Yes, it's OK to laugh at 'Book of Mormon'

Emily Thompson

"The Book of Mormon," a notoriously hilarious and raunchy production showing at the Ohio Theatre from May 13 to 25, has received rave reviews alongside criticism for its satirical depiction of organized religion. But leading lady Alexanda Ncube, who plays Nabulungi, points out even though the show is edgy and over the top, audiences shouldn't take it too seriously. "The show is so fun and so well-rounded, the scenes and the songs are just so entertaining and it's such a fun experience," Ncube says. "[It] does start a conversation, which I think is important for any show." Here, we spotlight a few other controversial musical-theater productions, listed in order from mild to wild.

When "Rent" opened in the mid-'90s, it was controversial because of its themes addressing cultural taboos like drugs, homelessness and HIV/AIDS. That didn't stop the musical from becoming wildly successful, though, eventually leading to a 2005 movie adaptation.

Another timely and topical production, "Hair" made waves when it opened in 1968, taking on themes such as drugs, sexuality, race and the Vietnam War. Oh, and there's that scene at the end of the first act when all the cast members take off their clothes.

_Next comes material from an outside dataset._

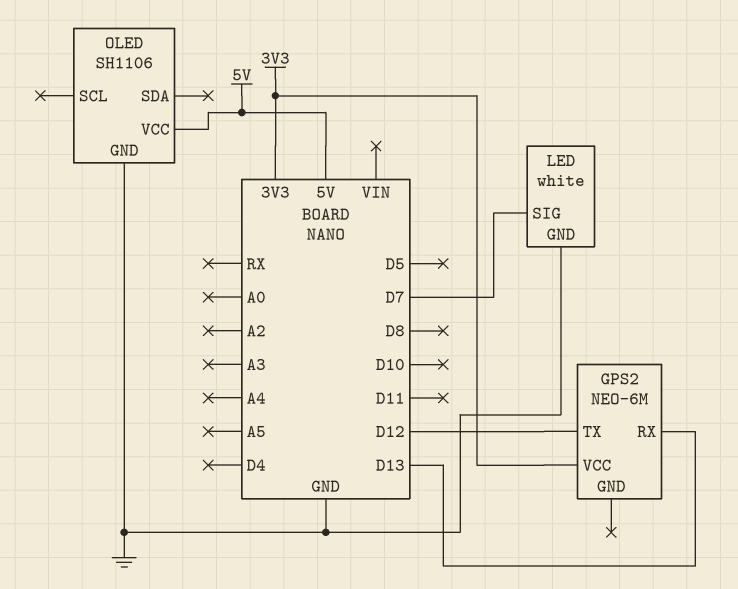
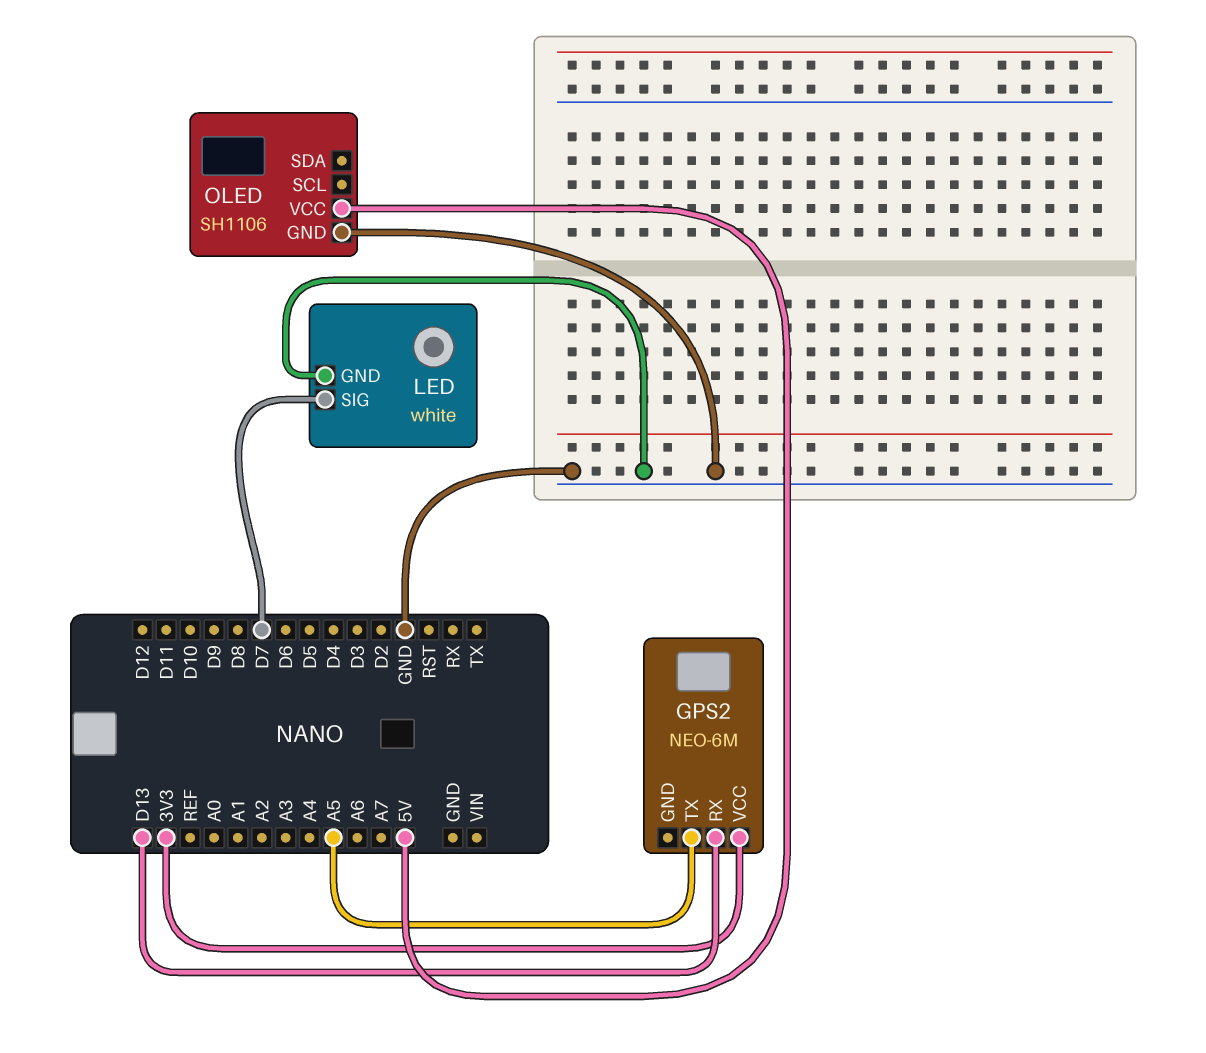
GPS2 pin TX: D12 -> A5

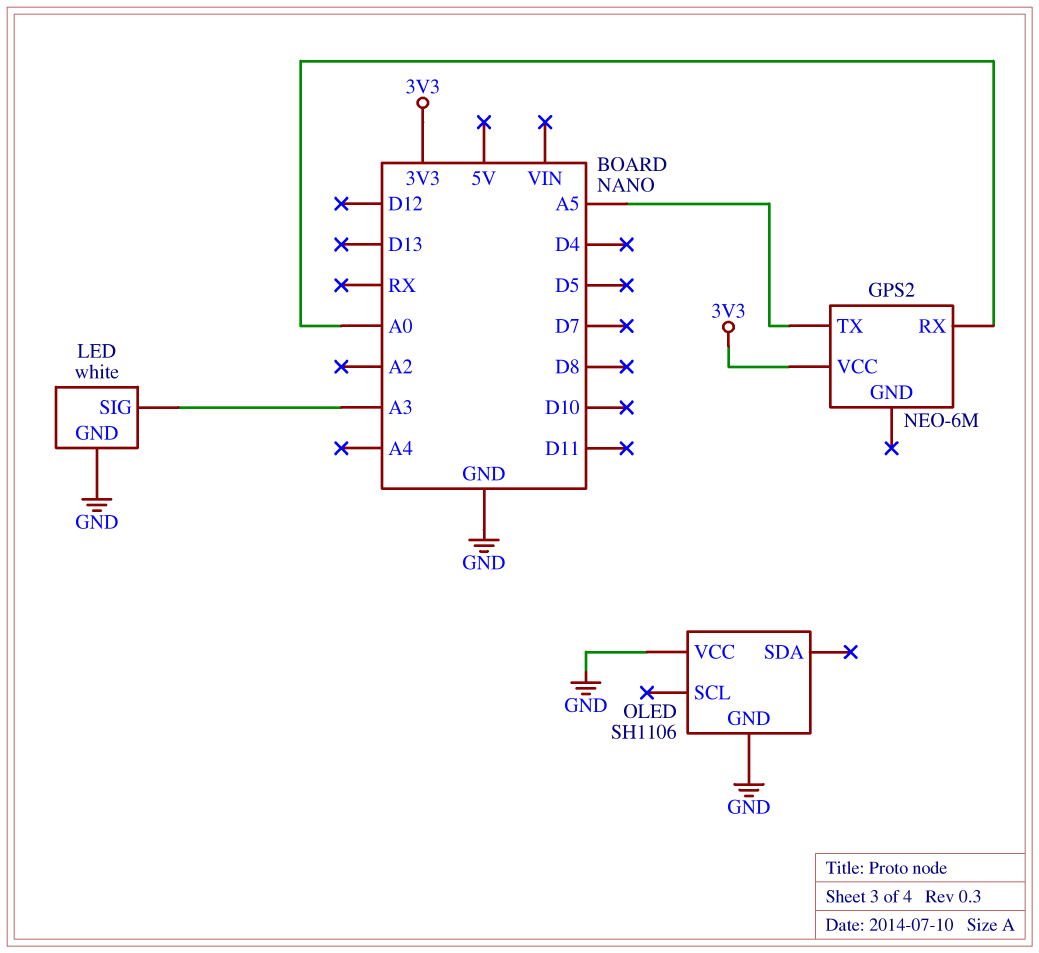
GPS2 pin RX: D13 -> A0
LED pin SIG: D7 -> A3
OLED pin VCC: 5V -> GND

Deemed blasphemous by various religious groups, this rock opera depicting the last seven days of Jesus' life opened to picketers outside theaters in the early '70s. Although protests haven't been staged at recent productions, the musical was banned in Russia in 2012.

This spin-off musical stays true to the Monty Python brand of cheeky humor with plenty of puns and parodies, double entendres and fart jokes to go around. "Spamalot" takes it a step further with musical numbers like "You Won't Succeed on Broadway," which makes a lark of ethnic stereotypes.

Set in a seedy Berlin nightclub in 1931 against the backdrop of the Nazi rise to power, "Cabaret" was both scandalous and controversial when it opened to Broadway audiences in 1966. But when actor Alan Cumming first played the Master of Ceremonies in a 1993 London revival, he sexualized the character in a way his predecessors have not-the character traditionally donned a tuxedo and marionette makeup, while Cumming's gender-bending version (he's reprising it now in New York) wore little more than a bow tie and black lipstick.

Audiences never saw puppets the same way after "Avenue Q" presented "Sesame Street"-style puppets acting out adult themes-drinking, smoking, having sex and singing songs like "Everyone's a Little Bit Racist" and "The Internet is for Porn," which were co-written by Robert Lopez, who also happens to be a co-creator of "The Book of Mormon."

Written by the creators of "South Park," it's no surprise "The Book of Mormon"-a story about Mormon missionaries in Uganda-is hilariously absurd and vulgar. From a character named General Butt-[expletive] Naked, who has an extreme fear of female sex organs, to a song that translates to "[expletive] You, God," this satirical show takes it so far you can't help but laugh.